A new, single-dose oral treatment for sleeping sickness is 95 per cent effective in adults and adolescents, regardless of disease stage, and could be a key factor in eliminating disease transmission by 2030, according to a study published in The Lancet Infectious Diseases.

Developed by not-for-profit Drugs for Neglected Diseases initiative (DNDi) and Sanofi, acoziborole, unlike current treatments for sleeping sickness, does not require multiple days of treatment, hospitalisation or highly skilled health personnel, the researchers said.

Transmitted by the bite of an infected tsetse fly, sleeping sickness, or human African trypanosomiasis (HAT), is a neglected tropical disease, which can be fatal if left untreated.

The Gambiense human African trypanosomiasis (g-HAT) form of the disease is found across countries in west and central Africa with most cases in Congo.

Until 2019, treatment for patients in the earlier stage of the disease was a daily injection for seven or more days and, for patients in the later disease stage, an intravenous drip for seven days, which requires hospitalisation, the researchers said.

Patients were also required to undergo a spinal tap, where fluid is collected from the spine, to diagnose the stage of sleeping sickness to determine the most appropriate treatment, they said.

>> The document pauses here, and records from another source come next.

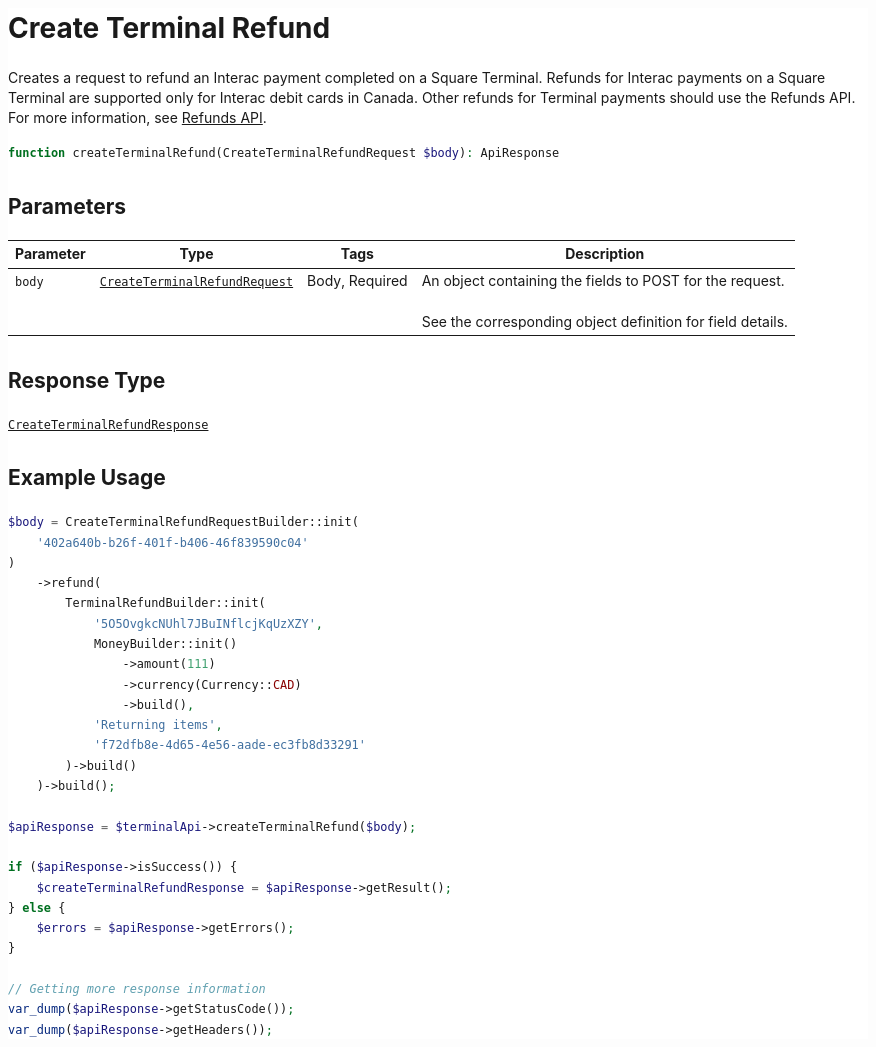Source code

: 
# Create Terminal Refund

Creates a request to refund an Interac payment completed on a Square Terminal. Refunds for Interac payments on a Square Terminal are supported only for Interac debit cards in Canada. Other refunds for Terminal payments should use the Refunds API. For more information, see [Refunds API](../../doc/apis/refunds.md).

```php
function createTerminalRefund(CreateTerminalRefundRequest $body): ApiResponse
```

## Parameters

| Parameter | Type | Tags | Description |
|  --- | --- | --- | --- |
| `body` | [`CreateTerminalRefundRequest`](../../doc/models/create-terminal-refund-request.md) | Body, Required | An object containing the fields to POST for the request.<br><br>See the corresponding object definition for field details. |

## Response Type

[`CreateTerminalRefundResponse`](../../doc/models/create-terminal-refund-response.md)

## Example Usage

```php
$body = CreateTerminalRefundRequestBuilder::init(
    '402a640b-b26f-401f-b406-46f839590c04'
)
    ->refund(
        TerminalRefundBuilder::init(
            '5O5OvgkcNUhl7JBuINflcjKqUzXZY',
            MoneyBuilder::init()
                ->amount(111)
                ->currency(Currency::CAD)
                ->build(),
            'Returning items',
            'f72dfb8e-4d65-4e56-aade-ec3fb8d33291'
        )->build()
    )->build();

$apiResponse = $terminalApi->createTerminalRefund($body);

if ($apiResponse->isSuccess()) {
    $createTerminalRefundResponse = $apiResponse->getResult();
} else {
    $errors = $apiResponse->getErrors();
}

// Getting more response information
var_dump($apiResponse->getStatusCode());
var_dump($apiResponse->getHeaders());
```
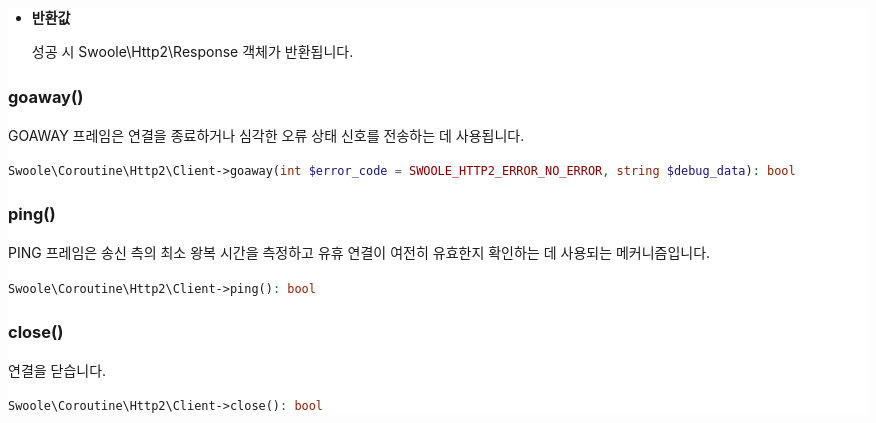   * **반환값**

    성공 시 Swoole\Http2\Response 객체가 반환됩니다.
### goaway()

GOAWAY 프레임은 연결을 종료하거나 심각한 오류 상태 신호를 전송하는 데 사용됩니다.

```php
Swoole\Coroutine\Http2\Client->goaway(int $error_code = SWOOLE_HTTP2_ERROR_NO_ERROR, string $debug_data): bool
```
### ping()

PING 프레임은 송신 측의 최소 왕복 시간을 측정하고 유휴 연결이 여전히 유효한지 확인하는 데 사용되는 메커니즘입니다.

```php
Swoole\Coroutine\Http2\Client->ping(): bool
```
### close()

연결을 닫습니다.

```php
Swoole\Coroutine\Http2\Client->close(): bool
```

In 2019, fexinidazole was introduced, a 10-day oral drug developed by DNDi as a first-line treatment for both stages of the disease, but its administration still requires skilled staff and, often, hospitalisation.

The new prospective study looks at the efficacy of one oral dose of acoziborole in treating g-HAT.

“Sleeping sickness threatens millions of people across sub-Saharan Africa. Many of the people at risk live in remote rural areas where there is little access to adequate health services, and where acoziborole has the potential to revolutionise treatment for sleeping sickness,” said Dr. Antoine Tarral, Head of Human African Trypanosomiasis Clinical Program at DNDi, and lead author of the study.

“It is administered in a single dose and is effective across every stage of the disease, thereby eliminating the many barriers currently in place for people most vulnerable to the diseases, such as invasive treatments and long travel distances to a hospital or clinic, and opening the door to screen-and-treat approaches at the village level,” Tarral said in a statement.

During the study, which recruited patients from 10 hospitals in Congo and Guinea, a single 960 mg oral dose of acoziborole was administered to 208 patients; 167 diagnosed with late-stage HAT and 41 with early or intermediate-stage g-HAT. The patients were followed up for 18 months to see if treatment was successful.

The researchers found that 18 months after treatment 95 per cent (159/167) of patients with late-stage g-HAT treated with acoziborole were cured. No trypanosomes, the microscopic parasites which cause g-HAT, were present in body fluids.